**What the exercise asks:** Leave the images out, and otherwise write out each entry exactly.
(Data for processing Opens)
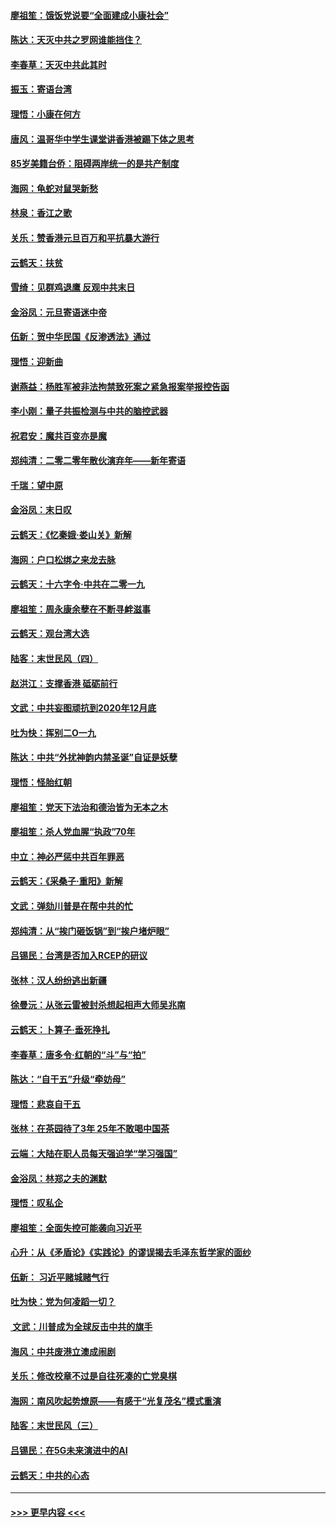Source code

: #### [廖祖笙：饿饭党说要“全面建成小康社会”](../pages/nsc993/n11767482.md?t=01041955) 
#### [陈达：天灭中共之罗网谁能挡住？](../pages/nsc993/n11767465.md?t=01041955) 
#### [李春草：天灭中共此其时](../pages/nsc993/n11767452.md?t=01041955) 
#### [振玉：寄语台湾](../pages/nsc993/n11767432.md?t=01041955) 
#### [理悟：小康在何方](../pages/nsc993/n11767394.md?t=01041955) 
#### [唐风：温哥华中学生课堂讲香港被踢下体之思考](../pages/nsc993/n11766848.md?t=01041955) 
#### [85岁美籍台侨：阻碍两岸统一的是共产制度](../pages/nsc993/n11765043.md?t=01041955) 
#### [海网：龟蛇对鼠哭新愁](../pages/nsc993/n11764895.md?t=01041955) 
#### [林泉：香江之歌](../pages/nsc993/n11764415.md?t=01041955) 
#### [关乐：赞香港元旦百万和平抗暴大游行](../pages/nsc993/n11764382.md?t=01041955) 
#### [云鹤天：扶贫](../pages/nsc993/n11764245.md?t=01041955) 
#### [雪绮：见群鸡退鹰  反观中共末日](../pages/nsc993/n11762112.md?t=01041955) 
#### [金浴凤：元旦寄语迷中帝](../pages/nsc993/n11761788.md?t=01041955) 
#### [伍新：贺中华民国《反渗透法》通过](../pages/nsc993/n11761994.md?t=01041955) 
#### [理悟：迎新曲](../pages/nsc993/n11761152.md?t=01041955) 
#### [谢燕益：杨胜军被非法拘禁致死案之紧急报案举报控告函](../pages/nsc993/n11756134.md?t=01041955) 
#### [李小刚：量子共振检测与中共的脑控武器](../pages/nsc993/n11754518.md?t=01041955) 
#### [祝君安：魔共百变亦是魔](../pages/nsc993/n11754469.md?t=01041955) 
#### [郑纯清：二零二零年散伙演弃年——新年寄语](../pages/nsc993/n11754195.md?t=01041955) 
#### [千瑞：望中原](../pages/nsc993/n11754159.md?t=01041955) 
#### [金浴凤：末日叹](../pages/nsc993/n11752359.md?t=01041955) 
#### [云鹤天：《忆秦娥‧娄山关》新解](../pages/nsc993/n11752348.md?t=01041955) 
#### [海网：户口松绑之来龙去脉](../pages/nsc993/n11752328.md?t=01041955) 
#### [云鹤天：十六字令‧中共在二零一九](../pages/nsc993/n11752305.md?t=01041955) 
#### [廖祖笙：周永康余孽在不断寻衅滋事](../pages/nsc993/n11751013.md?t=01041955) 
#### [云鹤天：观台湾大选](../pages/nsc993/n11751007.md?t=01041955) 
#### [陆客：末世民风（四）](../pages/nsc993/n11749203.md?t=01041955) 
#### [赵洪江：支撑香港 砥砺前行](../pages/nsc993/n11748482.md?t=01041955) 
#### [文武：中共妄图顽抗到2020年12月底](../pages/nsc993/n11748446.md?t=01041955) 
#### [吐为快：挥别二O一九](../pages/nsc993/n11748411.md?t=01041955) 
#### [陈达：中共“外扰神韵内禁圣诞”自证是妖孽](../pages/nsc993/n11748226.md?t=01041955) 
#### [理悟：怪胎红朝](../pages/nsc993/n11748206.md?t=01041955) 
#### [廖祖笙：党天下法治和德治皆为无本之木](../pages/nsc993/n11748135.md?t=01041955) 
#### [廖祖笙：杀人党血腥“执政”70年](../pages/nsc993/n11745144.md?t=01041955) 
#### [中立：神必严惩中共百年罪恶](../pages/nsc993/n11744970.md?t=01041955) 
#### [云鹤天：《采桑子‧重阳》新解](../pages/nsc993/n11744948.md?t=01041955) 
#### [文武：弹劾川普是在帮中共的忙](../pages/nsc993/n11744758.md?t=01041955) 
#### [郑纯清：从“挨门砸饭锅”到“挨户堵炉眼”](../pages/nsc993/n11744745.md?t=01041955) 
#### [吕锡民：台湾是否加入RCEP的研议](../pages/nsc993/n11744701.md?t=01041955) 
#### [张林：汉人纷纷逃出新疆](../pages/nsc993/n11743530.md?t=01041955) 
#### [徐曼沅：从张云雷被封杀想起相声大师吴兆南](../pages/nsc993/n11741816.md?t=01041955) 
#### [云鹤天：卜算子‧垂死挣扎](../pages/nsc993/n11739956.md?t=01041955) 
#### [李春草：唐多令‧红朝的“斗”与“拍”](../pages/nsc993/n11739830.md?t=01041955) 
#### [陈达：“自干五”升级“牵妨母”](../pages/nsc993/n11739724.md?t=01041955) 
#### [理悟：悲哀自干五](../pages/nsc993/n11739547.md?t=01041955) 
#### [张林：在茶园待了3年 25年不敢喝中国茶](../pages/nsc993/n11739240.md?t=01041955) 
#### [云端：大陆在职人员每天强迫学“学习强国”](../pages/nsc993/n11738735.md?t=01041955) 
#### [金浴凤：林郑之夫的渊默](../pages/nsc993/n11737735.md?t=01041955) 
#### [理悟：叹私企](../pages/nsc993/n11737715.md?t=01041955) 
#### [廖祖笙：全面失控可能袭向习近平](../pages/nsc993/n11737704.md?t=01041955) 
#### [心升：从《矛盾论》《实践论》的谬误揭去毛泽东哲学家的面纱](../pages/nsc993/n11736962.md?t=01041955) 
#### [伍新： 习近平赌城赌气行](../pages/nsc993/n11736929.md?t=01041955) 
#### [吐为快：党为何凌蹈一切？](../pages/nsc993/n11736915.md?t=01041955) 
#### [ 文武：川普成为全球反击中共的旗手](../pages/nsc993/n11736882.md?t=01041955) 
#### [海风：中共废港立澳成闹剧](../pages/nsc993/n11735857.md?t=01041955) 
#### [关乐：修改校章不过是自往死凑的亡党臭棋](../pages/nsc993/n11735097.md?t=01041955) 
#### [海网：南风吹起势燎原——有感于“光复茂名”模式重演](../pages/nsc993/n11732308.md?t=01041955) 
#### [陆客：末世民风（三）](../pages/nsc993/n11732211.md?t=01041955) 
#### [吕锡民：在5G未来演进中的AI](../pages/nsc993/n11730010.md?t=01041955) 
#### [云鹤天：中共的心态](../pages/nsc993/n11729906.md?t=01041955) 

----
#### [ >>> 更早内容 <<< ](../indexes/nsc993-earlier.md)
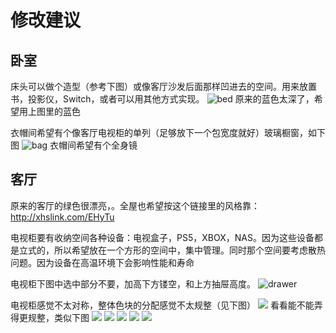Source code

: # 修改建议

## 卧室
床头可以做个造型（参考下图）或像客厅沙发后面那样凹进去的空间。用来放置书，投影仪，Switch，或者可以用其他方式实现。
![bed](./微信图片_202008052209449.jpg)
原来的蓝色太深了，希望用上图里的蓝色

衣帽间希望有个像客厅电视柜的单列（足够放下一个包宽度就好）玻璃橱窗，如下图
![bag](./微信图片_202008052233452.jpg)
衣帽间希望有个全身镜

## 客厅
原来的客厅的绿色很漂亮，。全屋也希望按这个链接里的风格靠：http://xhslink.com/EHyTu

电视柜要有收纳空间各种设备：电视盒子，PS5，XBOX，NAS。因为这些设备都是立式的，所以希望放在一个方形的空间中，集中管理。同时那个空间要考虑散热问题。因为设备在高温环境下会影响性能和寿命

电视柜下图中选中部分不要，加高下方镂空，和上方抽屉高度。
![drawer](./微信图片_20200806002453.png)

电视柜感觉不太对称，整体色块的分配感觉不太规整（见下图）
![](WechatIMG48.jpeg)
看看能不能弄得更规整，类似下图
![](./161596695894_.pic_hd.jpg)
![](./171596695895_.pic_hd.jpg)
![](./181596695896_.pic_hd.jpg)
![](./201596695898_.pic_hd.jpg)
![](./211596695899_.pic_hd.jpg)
(Data for processing Closes)
**Task solution:**
Source code

: #### [廖祖笙：饿饭党说要“全面建成小康社会”](../pages/nsc993/n11767482.md?t=01041955) 
#### [陈达：天灭中共之罗网谁能挡住？](../pages/nsc993/n11767465.md?t=01041955) 
#### [李春草：天灭中共此其时](../pages/nsc993/n11767452.md?t=01041955) 
#### [振玉：寄语台湾](../pages/nsc993/n11767432.md?t=01041955) 
#### [理悟：小康在何方](../pages/nsc993/n11767394.md?t=01041955) 
#### [唐风：温哥华中学生课堂讲香港被踢下体之思考](../pages/nsc993/n11766848.md?t=01041955) 
#### [85岁美籍台侨：阻碍两岸统一的是共产制度](../pages/nsc993/n11765043.md?t=01041955) 
#### [海网：龟蛇对鼠哭新愁](../pages/nsc993/n11764895.md?t=01041955) 
#### [林泉：香江之歌](../pages/nsc993/n11764415.md?t=01041955) 
#### [关乐：赞香港元旦百万和平抗暴大游行](../pages/nsc993/n11764382.md?t=01041955) 
#### [云鹤天：扶贫](../pages/nsc993/n11764245.md?t=01041955) 
#### [雪绮：见群鸡退鹰  反观中共末日](../pages/nsc993/n11762112.md?t=01041955) 
#### [金浴凤：元旦寄语迷中帝](../pages/nsc993/n11761788.md?t=01041955) 
#### [伍新：贺中华民国《反渗透法》通过](../pages/nsc993/n11761994.md?t=01041955) 
#### [理悟：迎新曲](../pages/nsc993/n11761152.md?t=01041955) 
#### [谢燕益：杨胜军被非法拘禁致死案之紧急报案举报控告函](../pages/nsc993/n11756134.md?t=01041955) 
#### [李小刚：量子共振检测与中共的脑控武器](../pages/nsc993/n11754518.md?t=01041955) 
#### [祝君安：魔共百变亦是魔](../pages/nsc993/n11754469.md?t=01041955) 
#### [郑纯清：二零二零年散伙演弃年——新年寄语](../pages/nsc993/n11754195.md?t=01041955) 
#### [千瑞：望中原](../pages/nsc993/n11754159.md?t=01041955) 
#### [金浴凤：末日叹](../pages/nsc993/n11752359.md?t=01041955) 
#### [云鹤天：《忆秦娥‧娄山关》新解](../pages/nsc993/n11752348.md?t=01041955) 
#### [海网：户口松绑之来龙去脉](../pages/nsc993/n11752328.md?t=01041955) 
#### [云鹤天：十六字令‧中共在二零一九](../pages/nsc993/n11752305.md?t=01041955) 
#### [廖祖笙：周永康余孽在不断寻衅滋事](../pages/nsc993/n11751013.md?t=01041955) 
#### [云鹤天：观台湾大选](../pages/nsc993/n11751007.md?t=01041955) 
#### [陆客：末世民风（四）](../pages/nsc993/n11749203.md?t=01041955) 
#### [赵洪江：支撑香港 砥砺前行](../pages/nsc993/n11748482.md?t=01041955) 
#### [文武：中共妄图顽抗到2020年12月底](../pages/nsc993/n11748446.md?t=01041955) 
#### [吐为快：挥别二O一九](../pages/nsc993/n11748411.md?t=01041955) 
#### [陈达：中共“外扰神韵内禁圣诞”自证是妖孽](../pages/nsc993/n11748226.md?t=01041955) 
#### [理悟：怪胎红朝](../pages/nsc993/n11748206.md?t=01041955) 
#### [廖祖笙：党天下法治和德治皆为无本之木](../pages/nsc993/n11748135.md?t=01041955) 
#### [廖祖笙：杀人党血腥“执政”70年](../pages/nsc993/n11745144.md?t=01041955) 
#### [中立：神必严惩中共百年罪恶](../pages/nsc993/n11744970.md?t=01041955) 
#### [云鹤天：《采桑子‧重阳》新解](../pages/nsc993/n11744948.md?t=01041955) 
#### [文武：弹劾川普是在帮中共的忙](../pages/nsc993/n11744758.md?t=01041955) 
#### [郑纯清：从“挨门砸饭锅”到“挨户堵炉眼”](../pages/nsc993/n11744745.md?t=01041955) 
#### [吕锡民：台湾是否加入RCEP的研议](../pages/nsc993/n11744701.md?t=01041955) 
#### [张林：汉人纷纷逃出新疆](../pages/nsc993/n11743530.md?t=01041955) 
#### [徐曼沅：从张云雷被封杀想起相声大师吴兆南](../pages/nsc993/n11741816.md?t=01041955) 
#### [云鹤天：卜算子‧垂死挣扎](../pages/nsc993/n11739956.md?t=01041955) 
#### [李春草：唐多令‧红朝的“斗”与“拍”](../pages/nsc993/n11739830.md?t=01041955) 
#### [陈达：“自干五”升级“牵妨母”](../pages/nsc993/n11739724.md?t=01041955) 
#### [理悟：悲哀自干五](../pages/nsc993/n11739547.md?t=01041955) 
#### [张林：在茶园待了3年 25年不敢喝中国茶](../pages/nsc993/n11739240.md?t=01041955) 
#### [云端：大陆在职人员每天强迫学“学习强国”](../pages/nsc993/n11738735.md?t=01041955) 
#### [金浴凤：林郑之夫的渊默](../pages/nsc993/n11737735.md?t=01041955) 
#### [理悟：叹私企](../pages/nsc993/n11737715.md?t=01041955) 
#### [廖祖笙：全面失控可能袭向习近平](../pages/nsc993/n11737704.md?t=01041955) 
#### [心升：从《矛盾论》《实践论》的谬误揭去毛泽东哲学家的面纱](../pages/nsc993/n11736962.md?t=01041955) 
#### [伍新： 习近平赌城赌气行](../pages/nsc993/n11736929.md?t=01041955) 
#### [吐为快：党为何凌蹈一切？](../pages/nsc993/n11736915.md?t=01041955) 
#### [ 文武：川普成为全球反击中共的旗手](../pages/nsc993/n11736882.md?t=01041955) 
#### [海风：中共废港立澳成闹剧](../pages/nsc993/n11735857.md?t=01041955) 
#### [关乐：修改校章不过是自往死凑的亡党臭棋](../pages/nsc993/n11735097.md?t=01041955) 
#### [海网：南风吹起势燎原——有感于“光复茂名”模式重演](../pages/nsc993/n11732308.md?t=01041955) 
#### [陆客：末世民风（三）](../pages/nsc993/n11732211.md?t=01041955) 
#### [吕锡民：在5G未来演进中的AI](../pages/nsc993/n11730010.md?t=01041955) 
#### [云鹤天：中共的心态](../pages/nsc993/n11729906.md?t=01041955) 

----
#### [ >>> 更早内容 <<< ](../indexes/nsc993-earlier.md)
Source code

: # 修改建议

## 卧室
床头可以做个造型（参考下图）或像客厅沙发后面那样凹进去的空间。用来放置书，投影仪，Switch，或者可以用其他方式实现。
![bed](./微信图片_202008052209449.jpg)
原来的蓝色太深了，希望用上图里的蓝色

衣帽间希望有个像客厅电视柜的单列（足够放下一个包宽度就好）玻璃橱窗，如下图
![bag](./微信图片_202008052233452.jpg)
衣帽间希望有个全身镜

## 客厅
原来的客厅的绿色很漂亮，。全屋也希望按这个链接里的风格靠：http://xhslink.com/EHyTu

电视柜要有收纳空间各种设备：电视盒子，PS5，XBOX，NAS。因为这些设备都是立式的，所以希望放在一个方形的空间中，集中管理。同时那个空间要考虑散热问题。因为设备在高温环境下会影响性能和寿命

电视柜下图中选中部分不要，加高下方镂空，和上方抽屉高度。
![drawer](./微信图片_20200806002453.png)

电视柜感觉不太对称，整体色块的分配感觉不太规整（见下图）
![](WechatIMG48.jpeg)
看看能不能弄得更规整，类似下图
![](./161596695894_.pic_hd.jpg)
![](./171596695895_.pic_hd.jpg)
![](./181596695896_.pic_hd.jpg)
![](./201596695898_.pic_hd.jpg)
![](./211596695899_.pic_hd.jpg)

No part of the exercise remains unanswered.